RESTITUIRE TRIESTE AL FUTURO -

AUTONOMI DALL' ITALIA MA CONNESSI CON IL MONDO - RESTITUIRE TRIESTE ALLA MITTELEUROPA - RESTITUIRE TRIESTE AL SUO FUTURO: CENTRALE IN EUROPA INVECE CHE PERIFERICA IN ITALIA -

giovedì 20 ottobre 2016

BLUFF PORTOVECCHIO: PARALISI E IMMOBILISMO DELLA "SDEMANIALIZZAZIONE" - INFRASTRUTTURE: NON CI SONO I SOLDI NE' PUBBLICI, NE' PRIVATI - NIENTE LICENZE EDILIZIE SENZA PRIMA LE INFRASTRUTTURE CHE LA LEGGE PRESCRIVE A CARICO DEL COMUNE CHE NON HA MEZZI- COSTI PAZZESCHI CHE SI AGGIUNGONO A QUELLI DEL VINCOLO ARCHITETTONICO E CHE NESSUNO VUOLE/PUO' AFFRONTARE - LA "SDEMANIALIZZAZIONE" HA BLOCCATO L' UTILIZZO PRODUTTIVO E ADESSO CI SARA' UNA PARALISI ETERNA - COMPLIMENTI VIVISSIMI

A due anni dall' emendamento Russo sulla "sdemanializzazione" che secondo i politicanti doveva risolvere i problemi di sviluppo economico di Trieste oltre al niente di fatto riscontriamo che è esploso il bubbone.

───

# Compiti da svolgere
• A. Rispondi a queste domande sul brano:
(i) In quale data è stato pubblicato?
(ii) A carico di chi la legge prescrive le infrastrutture?
(iii) Quanti anni sono passati dall'emendamento Russo sulla "sdemanializzazione"?
• B. Riporta dal brano il passo che va da "giovedì 20 ottobre" fino a "esploso il bubbone.".

# Materiale fornito
───

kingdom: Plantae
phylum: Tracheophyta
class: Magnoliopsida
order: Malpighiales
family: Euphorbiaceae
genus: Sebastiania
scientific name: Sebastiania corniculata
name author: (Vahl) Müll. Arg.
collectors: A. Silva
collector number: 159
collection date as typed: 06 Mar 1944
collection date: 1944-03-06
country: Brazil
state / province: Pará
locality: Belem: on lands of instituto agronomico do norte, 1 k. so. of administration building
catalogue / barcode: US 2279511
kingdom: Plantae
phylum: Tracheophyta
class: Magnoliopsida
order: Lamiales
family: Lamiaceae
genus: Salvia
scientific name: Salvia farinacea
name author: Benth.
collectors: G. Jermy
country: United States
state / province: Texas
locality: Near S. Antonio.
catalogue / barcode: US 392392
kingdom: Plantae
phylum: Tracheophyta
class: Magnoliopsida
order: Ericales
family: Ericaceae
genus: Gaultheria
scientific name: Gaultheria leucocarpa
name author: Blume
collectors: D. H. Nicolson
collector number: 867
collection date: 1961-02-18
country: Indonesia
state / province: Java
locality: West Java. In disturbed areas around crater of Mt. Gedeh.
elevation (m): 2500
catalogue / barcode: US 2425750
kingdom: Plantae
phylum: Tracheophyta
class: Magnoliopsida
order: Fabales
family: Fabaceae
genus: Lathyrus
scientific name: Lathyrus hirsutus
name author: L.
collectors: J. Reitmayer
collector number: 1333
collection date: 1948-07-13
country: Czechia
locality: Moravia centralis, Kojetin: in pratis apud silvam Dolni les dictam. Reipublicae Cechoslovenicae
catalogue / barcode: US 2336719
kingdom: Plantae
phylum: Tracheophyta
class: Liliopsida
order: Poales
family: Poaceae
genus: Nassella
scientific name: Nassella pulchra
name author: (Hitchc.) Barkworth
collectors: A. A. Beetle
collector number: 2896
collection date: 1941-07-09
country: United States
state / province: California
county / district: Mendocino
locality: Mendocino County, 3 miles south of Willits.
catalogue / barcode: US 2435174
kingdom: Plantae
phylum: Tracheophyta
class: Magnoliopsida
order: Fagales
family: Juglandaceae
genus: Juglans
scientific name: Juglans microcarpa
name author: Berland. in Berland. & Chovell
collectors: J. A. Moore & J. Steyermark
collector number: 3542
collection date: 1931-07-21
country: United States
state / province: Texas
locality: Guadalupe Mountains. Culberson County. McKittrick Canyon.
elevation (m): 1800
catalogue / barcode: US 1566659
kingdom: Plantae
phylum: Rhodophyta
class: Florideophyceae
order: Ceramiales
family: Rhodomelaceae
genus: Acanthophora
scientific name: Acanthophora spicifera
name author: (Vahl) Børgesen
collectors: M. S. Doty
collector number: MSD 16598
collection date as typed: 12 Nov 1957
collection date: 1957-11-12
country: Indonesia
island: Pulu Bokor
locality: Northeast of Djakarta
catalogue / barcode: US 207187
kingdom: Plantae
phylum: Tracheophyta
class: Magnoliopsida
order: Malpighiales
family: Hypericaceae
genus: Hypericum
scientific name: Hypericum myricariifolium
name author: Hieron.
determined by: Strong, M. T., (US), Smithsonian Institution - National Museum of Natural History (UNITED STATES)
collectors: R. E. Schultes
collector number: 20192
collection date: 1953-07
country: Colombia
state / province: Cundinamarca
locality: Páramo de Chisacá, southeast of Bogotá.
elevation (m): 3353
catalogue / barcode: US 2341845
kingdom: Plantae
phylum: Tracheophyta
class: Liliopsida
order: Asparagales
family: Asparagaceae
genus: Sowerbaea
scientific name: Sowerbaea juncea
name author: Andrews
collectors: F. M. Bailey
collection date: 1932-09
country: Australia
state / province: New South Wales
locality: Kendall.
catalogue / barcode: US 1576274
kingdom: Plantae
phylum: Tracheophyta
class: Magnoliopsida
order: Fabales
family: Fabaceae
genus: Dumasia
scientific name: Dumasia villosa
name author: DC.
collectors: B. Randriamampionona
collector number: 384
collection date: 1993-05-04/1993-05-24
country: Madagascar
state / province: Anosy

───

# Risposte ai compiti
• A.
(i) Giovedì 20 ottobre 2016.
(ii) A carico del Comune.
(iii) Due anni.

• B.
giovedì 20 ottobre 2016

BLUFF PORTOVECCHIO: PARALISI E IMMOBILISMO DELLA "SDEMANIALIZZAZIONE" - INFRASTRUTTURE: NON CI SONO I SOLDI NE' PUBBLICI, NE' PRIVATI - NIENTE LICENZE EDILIZIE SENZA PRIMA LE INFRASTRUTTURE CHE LA LEGGE PRESCRIVE A CARICO DEL COMUNE CHE NON HA MEZZI- COSTI PAZZESCHI CHE SI AGGIUNGONO A QUELLI DEL VINCOLO ARCHITETTONICO E CHE NESSUNO VUOLE/PUO' AFFRONTARE - LA "SDEMANIALIZZAZIONE" HA BLOCCATO L' UTILIZZO PRODUTTIVO E ADESSO CI SARA' UNA PARALISI ETERNA - COMPLIMENTI VIVISSIMI

A due anni dall' emendamento Russo sulla "sdemanializzazione" che secondo i politicanti doveva risolvere i problemi di sviluppo economico di Trieste oltre al niente di fatto riscontriamo che è esploso il bubbone.